Help with Hot sauce?????

Love hot sauce but new 2 cooking it, need some guidance!

Hot Sauce

good hot sauce

Another Hot Sauce recipe

Need Recipes for Habanero hot sauce

I don't have software that alters recipes for either larger or smaller quantities, but am more interested in _proportion_ so I can design my own sauce. Specifically, liquid to heat and filler. What I want to do is regulate the amount of heat (besides de-seeding and veining) and vinegar taste while keeping the constancy right. Not to thick and not to watery. I also know that each chili or pepper varies in heat even within the Scoville scale, there must be a way to proportion them to the liquid. Vinegary taste is also subjective, and so is the level of heat - Mouth on FIre, Very Hot, Hot, Moderate, Mild, and Light. The amount of vinegar also depends on what you are using the hot sauce for. Some foods pair better with more or less vinegar. I also know that each chili or pepper has an innate flavor that is different than the the other, and that factors into the final product.

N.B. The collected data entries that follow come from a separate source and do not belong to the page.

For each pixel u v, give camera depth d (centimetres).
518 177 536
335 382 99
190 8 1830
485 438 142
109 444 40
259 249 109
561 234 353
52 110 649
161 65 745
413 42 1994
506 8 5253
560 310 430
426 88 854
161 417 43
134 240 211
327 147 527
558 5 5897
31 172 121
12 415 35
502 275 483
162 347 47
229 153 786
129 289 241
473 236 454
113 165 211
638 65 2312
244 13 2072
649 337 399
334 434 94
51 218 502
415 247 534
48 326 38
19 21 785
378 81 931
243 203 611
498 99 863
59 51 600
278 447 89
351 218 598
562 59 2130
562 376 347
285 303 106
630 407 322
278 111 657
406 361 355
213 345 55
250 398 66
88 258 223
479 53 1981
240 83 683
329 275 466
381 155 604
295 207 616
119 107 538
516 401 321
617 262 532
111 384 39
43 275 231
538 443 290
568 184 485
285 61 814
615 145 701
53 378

So far, this list of ingredients I have compiled. Not all are used at the same time, obviously.

*Solids :*

_Chilies_

Habaneros

Serrano

Thai short green

Jalapeño

There are many others but these are the most available.

_Fillers_

Onion

Carrot

Garlic

Garlic Paste

Tomato, canned and fresh

Bell peppers

Sometimes poblano

Tomatillo to make it green, but not required

*Liquids :* 

Distilled white vinegar

Apple cider vinegar

Red wind vinegar

Dash of balsamic vinegar

Lime juice

Worcestershire sauce

Honey

Water

Sometimes orange juice, but mostly as flavor - see flavor additives below

*Herb, aromatice, and sweetness additives : *

Brown sugar

Molasses

Cumin

Cilantro, fresh or as ground coriander

Paprika, smoked and not

Cayenne

allspice

Tumeric

Ground thyme

Garlic powder

Onion salt

*Flavor additives : *

_Either in fresh fruit or juice_

Mango

Pineapple

Orange

Pear

*Outliers :* 

Caramelized onions.

Dark rum

Raisins

_(any others?)_

And salt. I also found some recipes with Guar Gum, but have no idea where to find it. It thickness the sauce and keeps it from splitting, I think, as I've seen it listed with commercially made sauces.

*Technique :*

Roast or pan roast the fillers and chilies

Boil solids - again, both fillers and chilies

Puree chili's and wait to ferment, add liquids.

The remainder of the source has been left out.